Zweiter Schritt: Nein, laß! Wer hinblickt, der blickt von sich selber weg. Wer dem Siehe folgt, der muß das lassen, was er sonst noch im Auge hatte oder hätte. Nur der Blick, der sich nicht selber sieht, sieht. Nur wer „dieses und nichts anderes“ sieht, sieht dieses. „...und nichts anderes“ ist die Bedingung des Aufgangs eines Da, eines Dieses. Die Reinigung von Vorurteilen, die Ausräumung von Verstellungen, die Gelassenheit als das Sichlassen an das, was sich zeigt, ist die Folie, vor welcher das Siehe der Sache allein zum Phänomen wird. Im Grunde ist dies schon gesagt, indem gesagt ist: Das Siehe des Hinweisenden verschwindet im Siehe der Sache selbst, und der Hinblick verschwindet im Aufgang, im Da der Sache selbst. Das Nicht ist der Raum des Aufgangs der Sache.

Bernhard Weltes Denken hatte einen asketischen Zug, einen Zug der Enthaltsamkeit, welche über die Epoché der Phänomenologie im allgemeinen hinausging. Das Wort „lassen“ war ein wichtiges Wort bei ihm, eine Grundbestimmung seines Denkens: Laß, was du weißt, laß deine Weisen zu bemächtigen, zu verfügen, zu können; laß deine Einordnungen, laß dich durchkreuzen von dem, was dir aufgeht, arbeite alles hinweg, was dich und dein Auge daran hindert, reines Medium zu sein! Die methodische Anweisung wurde wie von selbst zur existentiellen – und hatte so erst ihr ganzes methodisches Gewicht[5].

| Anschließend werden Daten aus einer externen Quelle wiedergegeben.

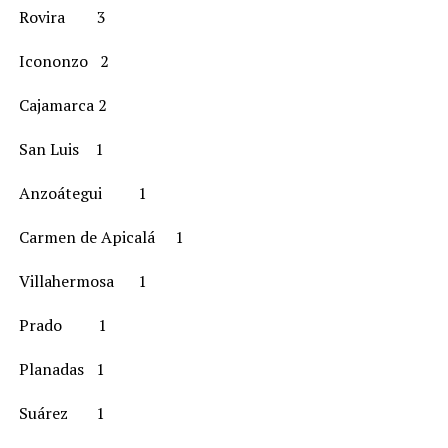
Rovira 3
Icononzo 2
Cajamarca 2
San Luis 1
Anzoátegui 1
Carmen de Apicalá 1
Villahermosa 1
Prado 1
Planadas 1
Suárez 1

Dritter Schritt: Ja. Das „Nein“ und „Laß“ bleiben aber nicht in sich stehen, halten sich selbst gerade nicht fest. Mein Sehen muß auch leer sein von seinem Leersein, darf auch nicht dabei stehenbleiben, zu sehen, daß es in sich selber nichts sieht. Reines, gelassenes Sehen ist in der Tat nichts anderes als Aufgang der Sache. Die Sache selbst, die Sache ganz, die Sache von sich her schenkt sich dem lauteren Hinblick. Der ganze Raum des eigenen Sehens und Denkens ist Offenheit für die Sache, so daß [107] er ganz von ihr aus gefüllt zu werden, sich in ihr zu sammeln und zu konzentrieren vermag, daß aber zugleich und in einem auch sie sich ganz zu entfalten, zu geben vermag. Wo das Siehe auf die Leere, auf die Gelassenheit des Hinblicks trifft, da entläßt es aus sich die Fülle, da entfaltet sich im Sehen und als Sehen die Sache selbst. Vom Denken, vom Sehen werden ihr keine Vorbedingungen und keine Grenzen entgegengebracht. Sie ist daher von sich her im Sehen und Denken. Und gerade so ist sie zugleich vom Denken her die Sache selbst, ist sie das Eigene und Vollbrachte des Denkens. Das Denken zehrt sich dahinein auf, nichts anderes zu sein als Aufgang der Sache, so aber ganz Aufgang der Sache zu sein, in allem ihr zuzusehen, sich ganz in den Aufgang der Sache einzubringen. Was in der vollkommenen Interpretation geschieht – nichts anderes als das Kunstwerk ist in ihr da, aber gerade so ist der Künstler selber ganz da; was in der vollkommenen Liebe geschieht – sie kennt nur den Geliebten und vollbringt so gerade das Selbstsein des Liebenden: das geschieht auch in jenem Ja des phänomenologischen Denkens, das nichts anderes ist als das Ja der Sache, die sich selber einbringt und zuträgt ins Denken hinein und in der das Denken sich vollbringt in die Sache hinein. Bernhard Welte verdeutlichte dies wiederum an Meister Eckhart: Die jungfräuliche, ganz und gar ihrer „Eigenschaft“ ledige Seele gebiert in der „Dankbärlichkeit“ das, was sie empfängt, vollbringt es aus sich[6]. Im Grunde – auch darauf verwies Bernhard Welte – spiegelt sich in dem Verhältnis zwischen dem zweiten und dritten Schritt der Negativität und der Positivität, dem Nein und dem Ja die aristotelische Grundeinsicht, nach welcher die Sache selbst die Methode ist[7].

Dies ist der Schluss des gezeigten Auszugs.